Claiming to use 10% less power and 40% faster performance than the most recent 3 nm silicon chips from Intel, TSMC, and Samsung, researchers from Peking University in China have presented a silicon-free transistor based on two-dimensional bismuth oxyselenide using a gate-all-around (GAA) architecture.
By totally surrounding the channel with the gate, this GAAFET architecture removes leakage and enhances current control, hence advancing transistor efficiency. This will let microprocessors be developed following silicon.
Breakthrough Transistor Design
Chinese scientists at Peking University leveraged bismuth oxyselenide, a two-dimensional semiconductor, to build the new GAAFET transistor.
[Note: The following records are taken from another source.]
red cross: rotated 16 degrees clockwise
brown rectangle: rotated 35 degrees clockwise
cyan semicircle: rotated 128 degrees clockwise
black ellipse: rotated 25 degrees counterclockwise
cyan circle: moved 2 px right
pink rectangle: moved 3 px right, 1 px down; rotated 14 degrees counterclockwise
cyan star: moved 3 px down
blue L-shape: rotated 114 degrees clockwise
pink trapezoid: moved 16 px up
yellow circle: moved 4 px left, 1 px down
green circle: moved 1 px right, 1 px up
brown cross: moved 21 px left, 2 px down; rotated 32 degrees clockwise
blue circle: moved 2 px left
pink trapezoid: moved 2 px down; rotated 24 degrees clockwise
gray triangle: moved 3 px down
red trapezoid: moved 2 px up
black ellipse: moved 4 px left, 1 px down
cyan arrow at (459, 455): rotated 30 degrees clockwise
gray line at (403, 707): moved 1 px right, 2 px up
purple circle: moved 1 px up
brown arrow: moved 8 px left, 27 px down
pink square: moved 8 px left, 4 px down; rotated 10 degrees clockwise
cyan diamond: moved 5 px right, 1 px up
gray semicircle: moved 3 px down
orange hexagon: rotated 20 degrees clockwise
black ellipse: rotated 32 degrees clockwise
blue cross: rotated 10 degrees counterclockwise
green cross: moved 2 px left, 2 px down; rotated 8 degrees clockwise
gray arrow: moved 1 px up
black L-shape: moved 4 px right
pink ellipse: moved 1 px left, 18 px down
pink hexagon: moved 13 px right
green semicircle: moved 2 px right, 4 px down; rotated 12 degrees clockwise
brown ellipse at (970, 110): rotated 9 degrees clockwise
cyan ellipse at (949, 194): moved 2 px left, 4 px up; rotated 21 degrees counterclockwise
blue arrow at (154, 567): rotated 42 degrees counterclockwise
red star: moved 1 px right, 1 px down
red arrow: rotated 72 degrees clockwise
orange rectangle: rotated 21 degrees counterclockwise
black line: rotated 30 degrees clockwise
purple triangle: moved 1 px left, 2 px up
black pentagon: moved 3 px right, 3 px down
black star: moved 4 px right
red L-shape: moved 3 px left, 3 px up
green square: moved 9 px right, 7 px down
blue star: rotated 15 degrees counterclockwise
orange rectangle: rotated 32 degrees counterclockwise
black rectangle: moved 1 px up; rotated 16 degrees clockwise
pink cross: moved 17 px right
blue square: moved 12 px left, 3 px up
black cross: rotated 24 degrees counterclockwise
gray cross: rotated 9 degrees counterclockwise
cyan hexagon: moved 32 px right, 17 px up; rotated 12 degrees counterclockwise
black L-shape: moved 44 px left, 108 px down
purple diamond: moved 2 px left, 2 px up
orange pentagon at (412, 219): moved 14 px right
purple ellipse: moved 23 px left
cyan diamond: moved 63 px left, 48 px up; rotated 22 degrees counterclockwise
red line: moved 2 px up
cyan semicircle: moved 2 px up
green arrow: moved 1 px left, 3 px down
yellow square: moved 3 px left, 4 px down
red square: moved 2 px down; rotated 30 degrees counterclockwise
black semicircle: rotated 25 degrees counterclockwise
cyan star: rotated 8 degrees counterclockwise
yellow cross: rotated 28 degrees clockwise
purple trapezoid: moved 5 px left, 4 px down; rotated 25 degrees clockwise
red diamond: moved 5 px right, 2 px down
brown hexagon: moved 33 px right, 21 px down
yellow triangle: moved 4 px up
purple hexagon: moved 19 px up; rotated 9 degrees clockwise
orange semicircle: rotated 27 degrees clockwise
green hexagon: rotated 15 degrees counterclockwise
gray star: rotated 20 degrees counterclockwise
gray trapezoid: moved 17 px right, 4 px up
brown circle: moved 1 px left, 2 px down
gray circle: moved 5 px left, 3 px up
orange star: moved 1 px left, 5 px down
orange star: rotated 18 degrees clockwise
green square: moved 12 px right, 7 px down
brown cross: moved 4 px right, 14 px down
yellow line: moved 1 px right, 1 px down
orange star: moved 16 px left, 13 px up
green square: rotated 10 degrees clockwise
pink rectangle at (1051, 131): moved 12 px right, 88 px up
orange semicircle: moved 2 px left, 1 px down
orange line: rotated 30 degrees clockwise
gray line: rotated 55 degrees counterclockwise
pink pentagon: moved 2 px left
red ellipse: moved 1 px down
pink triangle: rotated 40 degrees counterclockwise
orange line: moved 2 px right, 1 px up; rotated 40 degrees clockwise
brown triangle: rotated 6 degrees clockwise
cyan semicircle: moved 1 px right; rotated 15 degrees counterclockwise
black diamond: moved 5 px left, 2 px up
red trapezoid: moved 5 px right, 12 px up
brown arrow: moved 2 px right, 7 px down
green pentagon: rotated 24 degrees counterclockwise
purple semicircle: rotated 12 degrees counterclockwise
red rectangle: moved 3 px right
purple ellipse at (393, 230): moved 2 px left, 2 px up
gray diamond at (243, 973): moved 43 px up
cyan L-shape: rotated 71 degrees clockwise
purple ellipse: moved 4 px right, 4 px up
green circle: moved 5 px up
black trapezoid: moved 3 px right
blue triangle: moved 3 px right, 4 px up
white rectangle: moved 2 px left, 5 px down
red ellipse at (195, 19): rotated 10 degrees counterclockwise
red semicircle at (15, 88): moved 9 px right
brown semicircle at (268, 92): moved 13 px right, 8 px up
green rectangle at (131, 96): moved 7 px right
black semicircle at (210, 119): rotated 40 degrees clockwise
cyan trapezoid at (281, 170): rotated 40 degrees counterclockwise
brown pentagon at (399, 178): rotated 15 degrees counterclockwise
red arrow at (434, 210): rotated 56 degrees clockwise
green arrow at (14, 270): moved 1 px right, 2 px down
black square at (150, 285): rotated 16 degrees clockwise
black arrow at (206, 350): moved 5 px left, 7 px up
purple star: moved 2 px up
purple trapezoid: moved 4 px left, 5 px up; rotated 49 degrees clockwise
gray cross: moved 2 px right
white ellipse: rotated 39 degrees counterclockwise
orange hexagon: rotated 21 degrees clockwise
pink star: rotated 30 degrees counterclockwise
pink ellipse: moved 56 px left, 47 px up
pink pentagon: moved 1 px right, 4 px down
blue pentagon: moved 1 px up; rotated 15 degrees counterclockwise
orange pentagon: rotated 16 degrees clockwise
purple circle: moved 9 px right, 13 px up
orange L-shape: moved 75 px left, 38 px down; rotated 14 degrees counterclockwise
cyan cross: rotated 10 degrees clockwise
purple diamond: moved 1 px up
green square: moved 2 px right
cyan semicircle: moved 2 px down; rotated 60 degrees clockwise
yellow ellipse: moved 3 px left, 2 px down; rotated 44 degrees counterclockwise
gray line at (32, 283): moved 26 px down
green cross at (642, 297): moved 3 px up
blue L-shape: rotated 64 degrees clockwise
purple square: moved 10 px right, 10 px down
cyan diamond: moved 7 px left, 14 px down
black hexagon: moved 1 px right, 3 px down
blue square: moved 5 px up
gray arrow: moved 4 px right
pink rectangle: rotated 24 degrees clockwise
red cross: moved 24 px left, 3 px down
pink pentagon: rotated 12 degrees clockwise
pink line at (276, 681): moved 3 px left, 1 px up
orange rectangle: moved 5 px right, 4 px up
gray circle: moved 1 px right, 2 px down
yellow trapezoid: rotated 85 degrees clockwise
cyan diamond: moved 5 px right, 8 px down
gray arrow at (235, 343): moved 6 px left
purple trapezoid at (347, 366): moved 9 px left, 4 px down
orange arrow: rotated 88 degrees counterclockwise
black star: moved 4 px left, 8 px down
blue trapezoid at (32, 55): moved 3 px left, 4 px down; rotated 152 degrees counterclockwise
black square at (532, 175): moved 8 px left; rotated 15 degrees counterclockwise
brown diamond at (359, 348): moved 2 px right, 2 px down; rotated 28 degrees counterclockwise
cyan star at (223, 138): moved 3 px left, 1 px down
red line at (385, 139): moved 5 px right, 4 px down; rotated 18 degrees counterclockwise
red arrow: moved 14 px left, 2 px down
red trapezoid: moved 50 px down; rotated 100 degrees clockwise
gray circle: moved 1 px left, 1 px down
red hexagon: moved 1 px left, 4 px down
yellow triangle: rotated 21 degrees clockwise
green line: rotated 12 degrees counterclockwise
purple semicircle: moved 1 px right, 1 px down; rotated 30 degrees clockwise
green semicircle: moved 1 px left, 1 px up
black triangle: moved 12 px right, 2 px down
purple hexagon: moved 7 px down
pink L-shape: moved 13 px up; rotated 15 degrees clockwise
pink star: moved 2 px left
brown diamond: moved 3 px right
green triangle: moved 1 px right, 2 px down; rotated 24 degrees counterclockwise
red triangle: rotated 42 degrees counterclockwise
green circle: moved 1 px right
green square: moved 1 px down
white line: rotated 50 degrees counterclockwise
The device wraps the gate material completely around the channel, boosting electrostatic control and reducing off-state leakage currents compared with partial-coverage FinFETs.
Early tests suggest the bismuth-based transistor sustains high on/off current ratios and robust switching behavior, crucial metrics for logic-level operations
Performance Gains vs. Silicon
In laboratory benchmarks, the silicon-free GAAFET achieved up to 40 percent higher switching speeds than Intel’s latest 3 nm transistors while consuming roughly 10 percent less power, according to the researchers.
Comparisons with TSMC and Samsung’s flagship silicon nodes yield similar advantages, positioning the new design as a potential successor for ultra-high-performance and energy-efficient applications. The 2D material’s flexibility and atomic thinness also promise improved thermal dissipation and mechanical resilience over brittle silicon channels.
Implications for the Global Chip Industry
If scalable, silicon-free transistors could upend the dominance of silicon fabs by enabling smaller feature sizes and lower leakage without the escalating complexity of extreme ultraviolet (EUV) lithography.
China’s achievement may accelerate competition among Intel, TSMC, and Samsung to explore alternative semiconductors, galvanizing investment in 2D materials research globally. By sidestepping silicon’s physical limits, this technology could extend Moore’s Law into a post-silicon era.
Challenges and Next Steps
Despite the potential, there are barriers to commercial deployment, including a lack of proof for large-scale, defect-free bismuth oxyselenide synthesis and the requirement for unique manufacturing techniques to integrate with existing CMOS infrastructures. Furthermore, the technology’s durability must be proven through long-term reliability testing in a variety of climatic conditions and high current densities.
In order to increase performance and manufacturability, researchers want to publish comprehensive fabrication processes and device measurements in Nature Materials, along with an invitation to collaborate.